### PROBLEM TO SOLVE
Copy the data below line for line, without changing a word, and leave out the pictures.

:: SUPPLIED INFORMATION ::

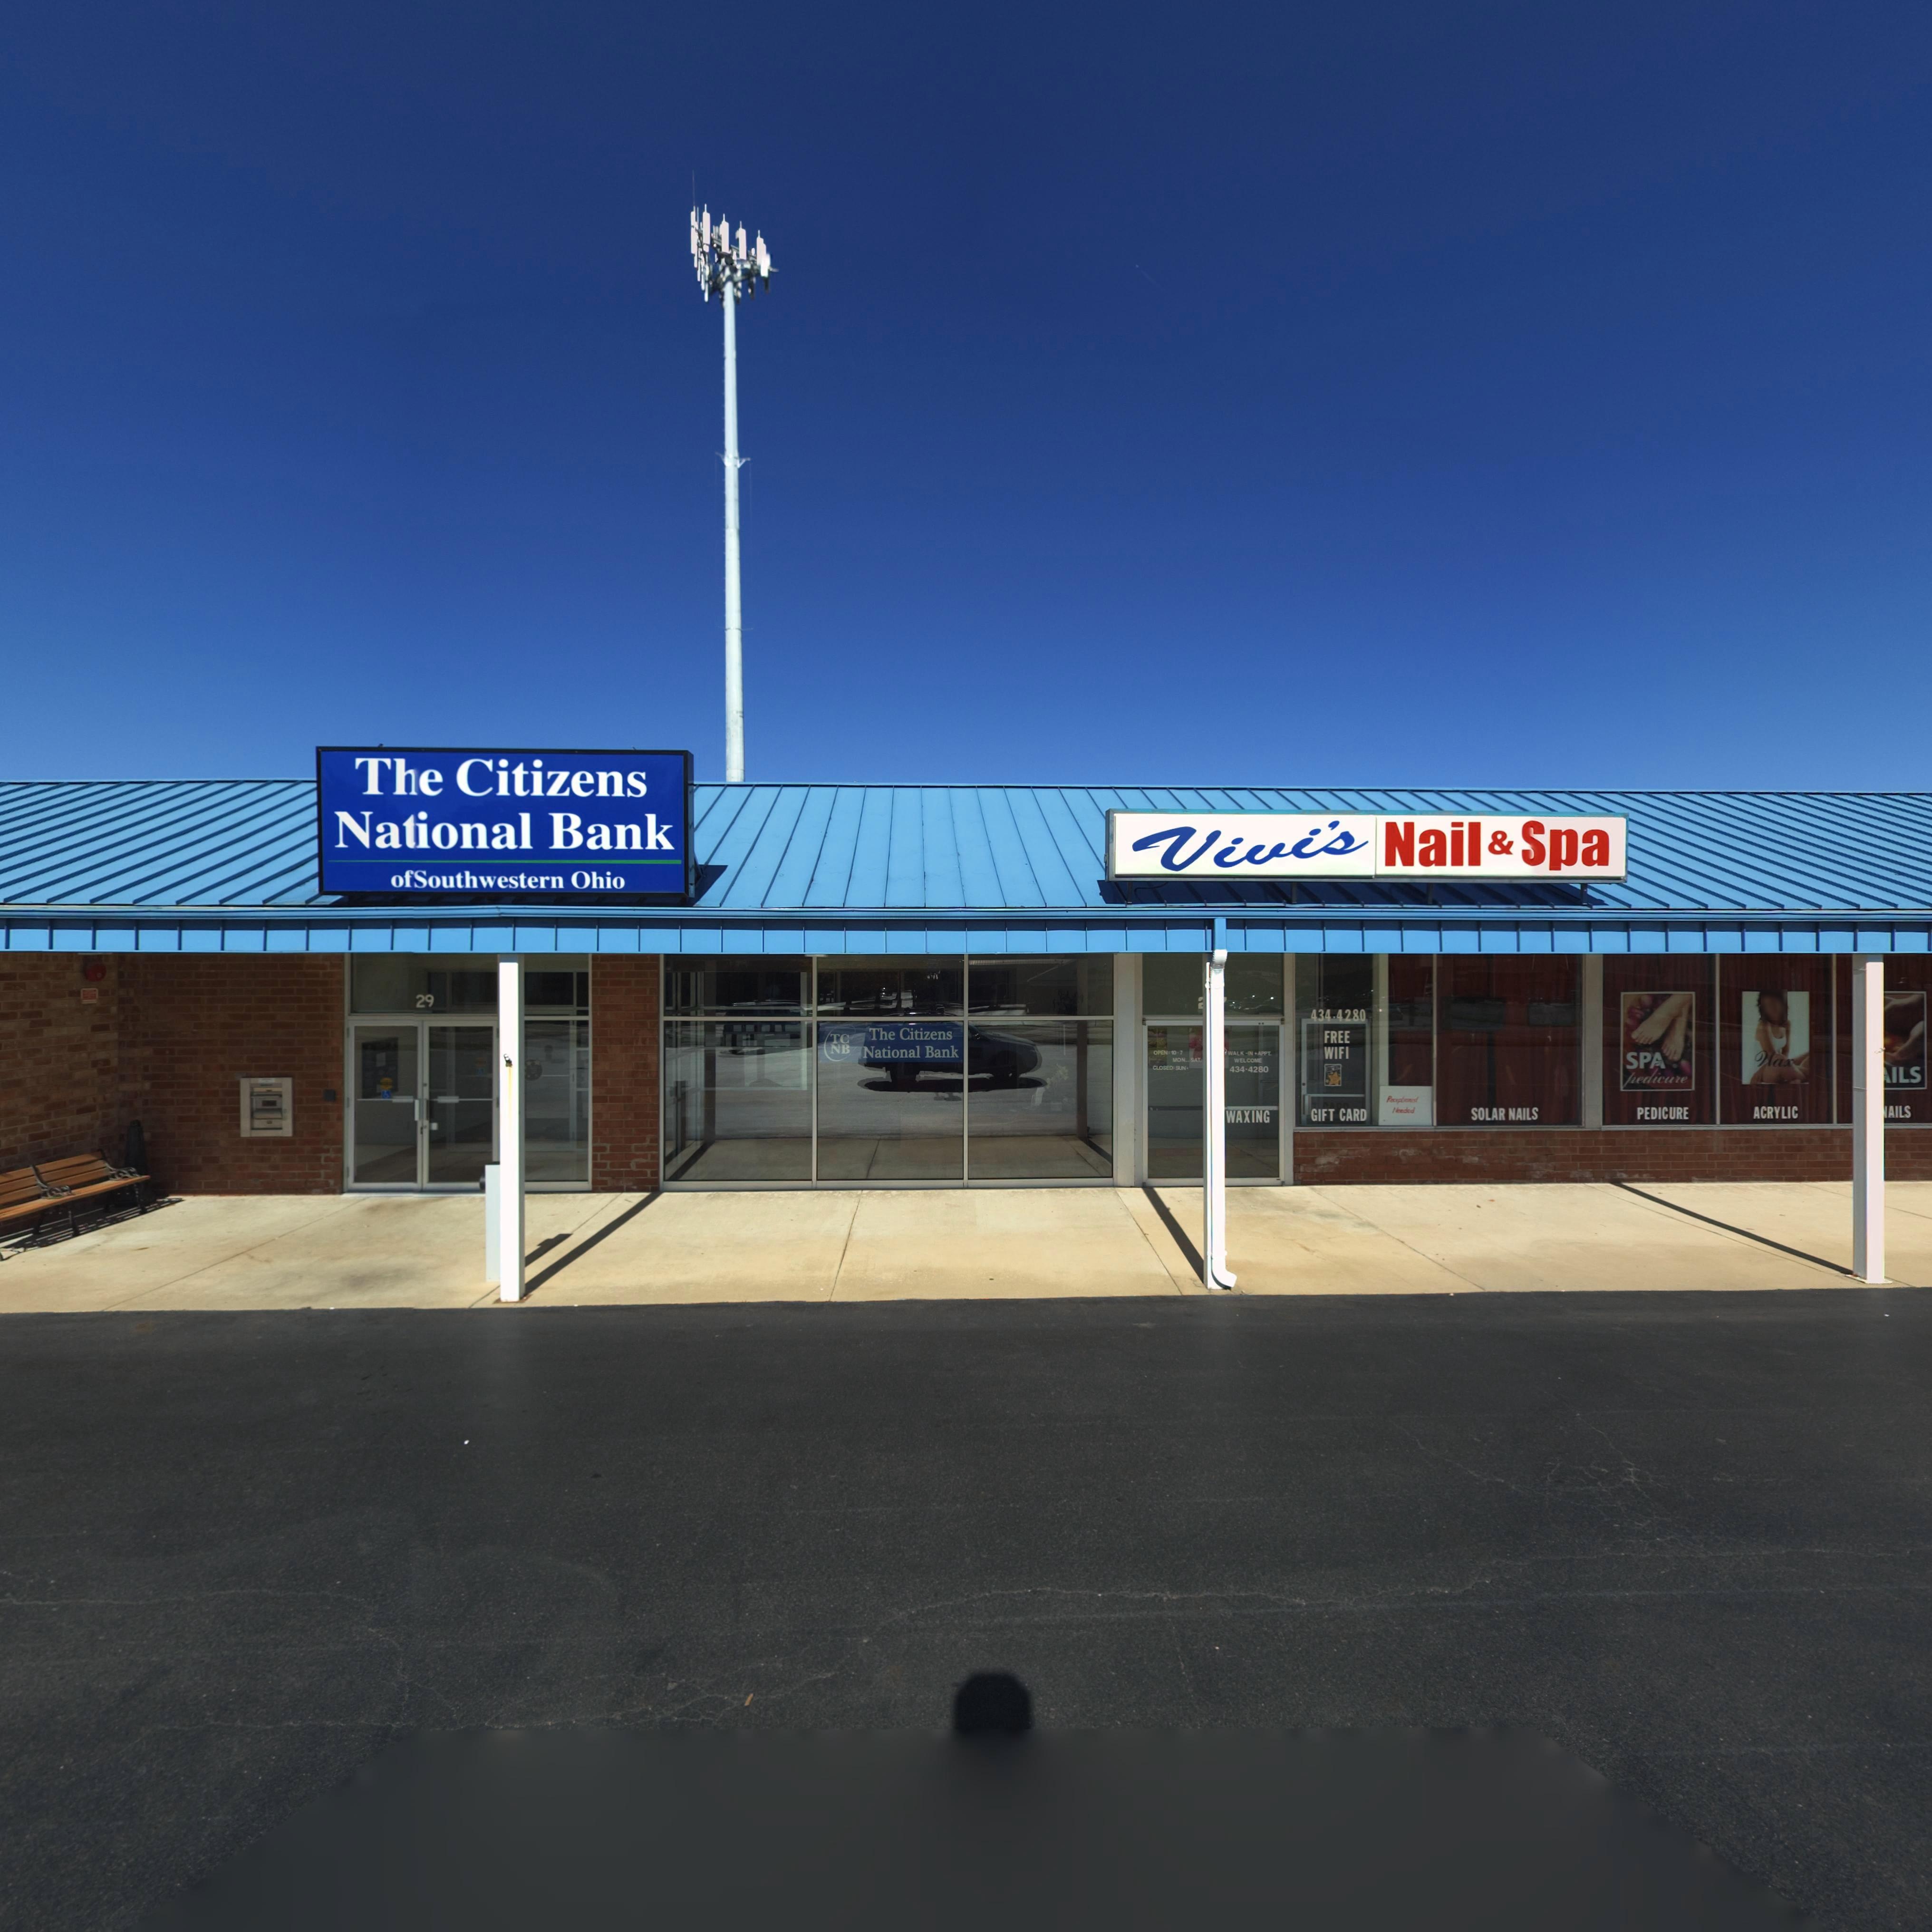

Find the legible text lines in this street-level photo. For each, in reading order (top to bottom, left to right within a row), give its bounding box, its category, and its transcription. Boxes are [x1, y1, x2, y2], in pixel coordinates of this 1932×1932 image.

[352, 756, 649, 800] BusinessName: The Citizens
[331, 810, 676, 851] BusinessName: National Bank
[1128, 819, 1611, 874] BusinessName: Vivi's Nail & Spa
[388, 868, 627, 891] BusinessName: of Southwestern Ohio
[415, 993, 435, 1009] StreetNumber: 29
[1309, 1008, 1367, 1023] None: 434-4280
[829, 1032, 851, 1044] None: TC
[867, 1026, 954, 1042] BusinessName: The Citizens
[1323, 1030, 1352, 1044] None: FREE
[829, 1043, 851, 1055] None: NB
[861, 1044, 960, 1059] BusinessName: National Bank
[1152, 1050, 1184, 1055] None: OPEN 10-7
[1152, 1065, 1187, 1071] None: CLOSED: SUN
[1172, 1057, 1186, 1063] None: MON
[1190, 1057, 1201, 1063] None: SAT
[1233, 1057, 1263, 1063] None: WELCOME
[1228, 1065, 1269, 1073] None: 434-4280
[1227, 1050, 1273, 1057] None: WALK-IN * APPT.
[1323, 1045, 1350, 1060] None: WIFI
[1624, 1051, 1668, 1070] None: SPA
[1621, 1070, 1690, 1089] None: pedicure
[1753, 1049, 1797, 1068] None: Wax
[1891, 1066, 1922, 1084] None: ILS
[1384, 1095, 1421, 1105] None: Receptionist
[1225, 1110, 1271, 1124] None: WAXING
[1310, 1108, 1368, 1122] None: GIFT CARD
[1391, 1105, 1417, 1115] None: Needed
[1470, 1106, 1539, 1122] None: SOLAR NAILS
[1636, 1105, 1690, 1121] None: PEDICURE
[1753, 1105, 1799, 1120] None: ACRYLIC
[1887, 1105, 1913, 1120] None: AILS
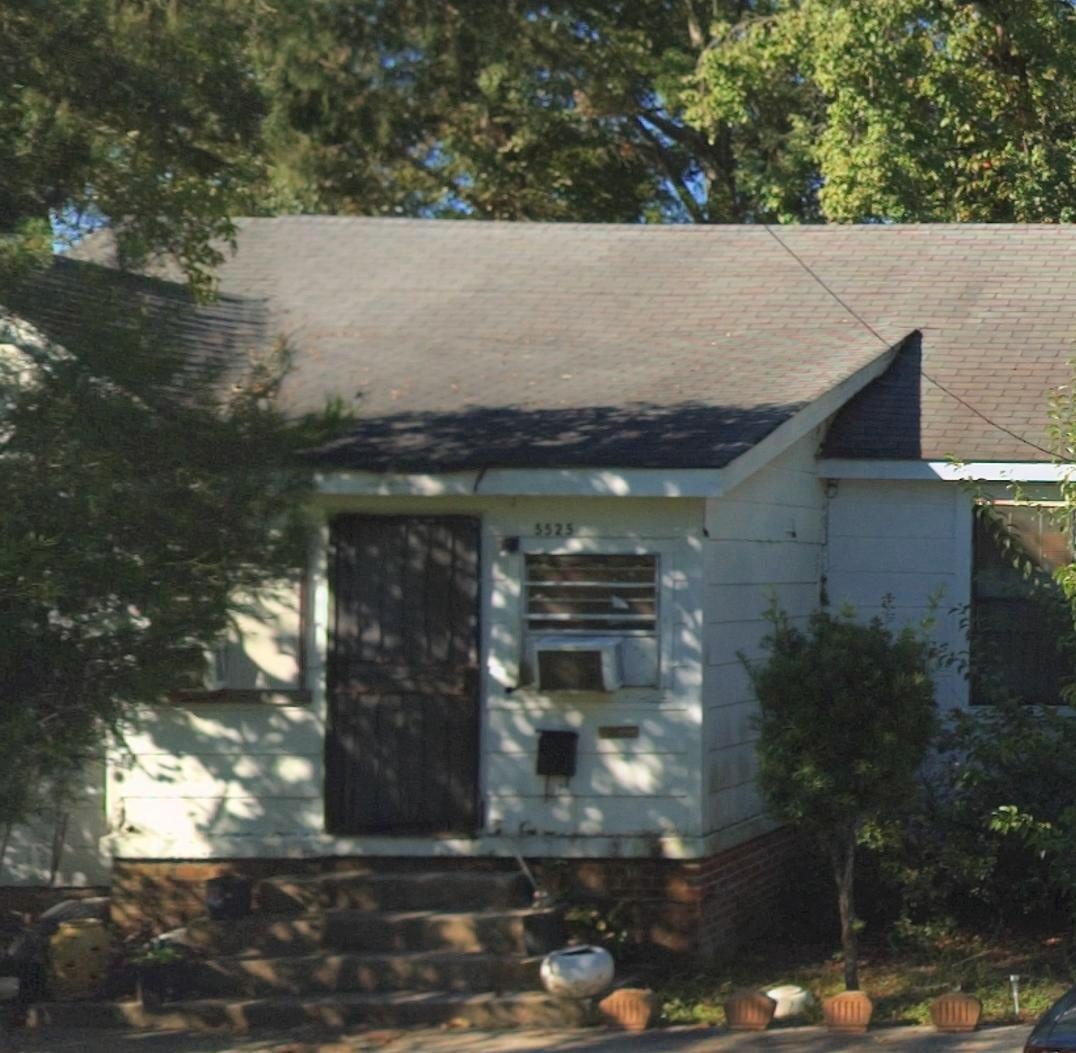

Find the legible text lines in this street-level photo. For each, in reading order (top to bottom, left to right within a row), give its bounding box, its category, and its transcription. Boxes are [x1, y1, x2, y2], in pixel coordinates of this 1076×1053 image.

[533, 521, 575, 537] StreetNumber: 5525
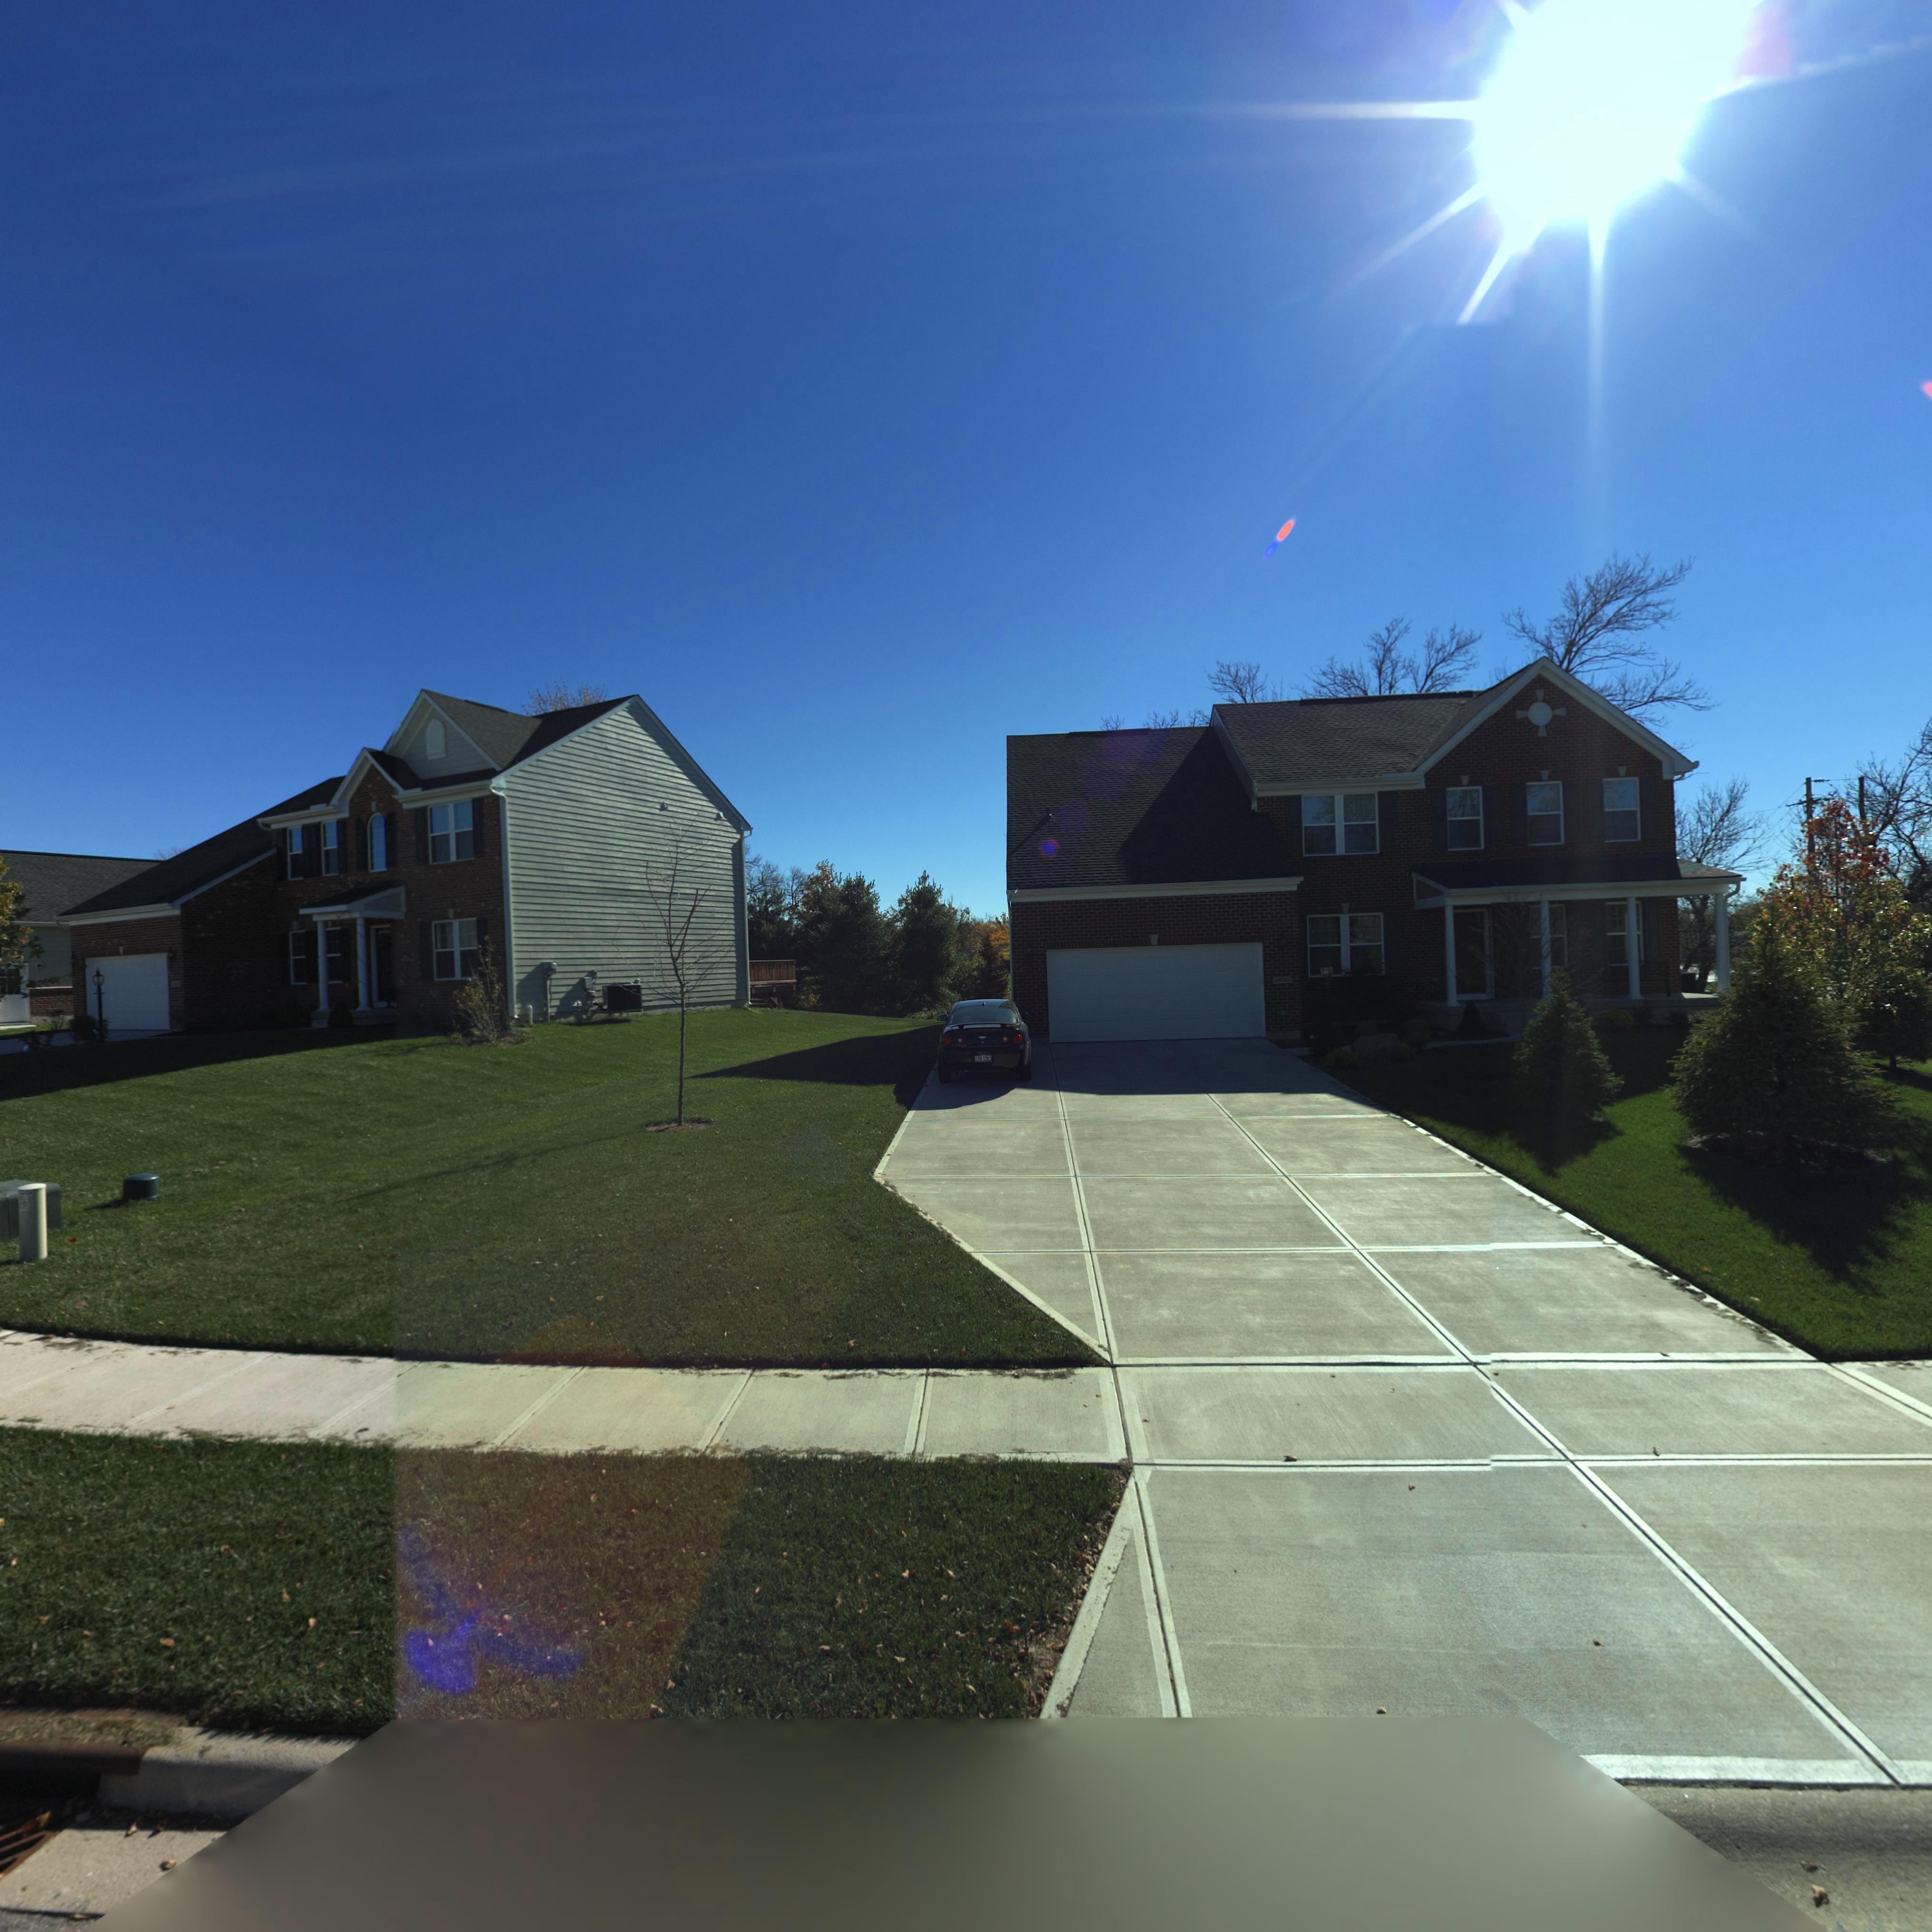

:::

### RESPONSE
Find the legible text lines in this street-level photo. For each, in reading order (top to bottom, left to right within a row), give its bounding box, its category, and its transcription. Boxes are [x1, y1, x2, y2], in pixel coordinates of this 1932×1932 image.

[352, 756, 649, 800] BusinessName: The Citizens
[331, 810, 676, 851] BusinessName: National Bank
[1128, 819, 1611, 874] BusinessName: Vivi's Nail & Spa
[388, 868, 627, 891] BusinessName: of Southwestern Ohio
[415, 993, 435, 1009] StreetNumber: 29
[1309, 1008, 1367, 1023] None: 434-4280
[829, 1032, 851, 1044] None: TC
[867, 1026, 954, 1042] BusinessName: The Citizens
[1323, 1030, 1352, 1044] None: FREE
[829, 1043, 851, 1055] None: NB
[861, 1044, 960, 1059] BusinessName: National Bank
[1152, 1050, 1184, 1055] None: OPEN 10-7
[1152, 1065, 1187, 1071] None: CLOSED: SUN
[1172, 1057, 1186, 1063] None: MON
[1190, 1057, 1201, 1063] None: SAT
[1233, 1057, 1263, 1063] None: WELCOME
[1228, 1065, 1269, 1073] None: 434-4280
[1227, 1050, 1273, 1057] None: WALK-IN * APPT.
[1323, 1045, 1350, 1060] None: WIFI
[1624, 1051, 1668, 1070] None: SPA
[1621, 1070, 1690, 1089] None: pedicure
[1753, 1049, 1797, 1068] None: Wax
[1891, 1066, 1922, 1084] None: ILS
[1384, 1095, 1421, 1105] None: Receptionist
[1225, 1110, 1271, 1124] None: WAXING
[1310, 1108, 1368, 1122] None: GIFT CARD
[1391, 1105, 1417, 1115] None: Needed
[1470, 1106, 1539, 1122] None: SOLAR NAILS
[1636, 1105, 1690, 1121] None: PEDICURE
[1753, 1105, 1799, 1120] None: ACRYLIC
[1887, 1105, 1913, 1120] None: AILS

Find the legible text lines in this street-level photo. For each, in reading order (top to bottom, left to right within a row), give its bounding box, its category, and its transcription. Boxes are [x1, y1, x2, y2], in pixel coordinates of this 1076×1053 image.

[533, 521, 575, 537] StreetNumber: 5525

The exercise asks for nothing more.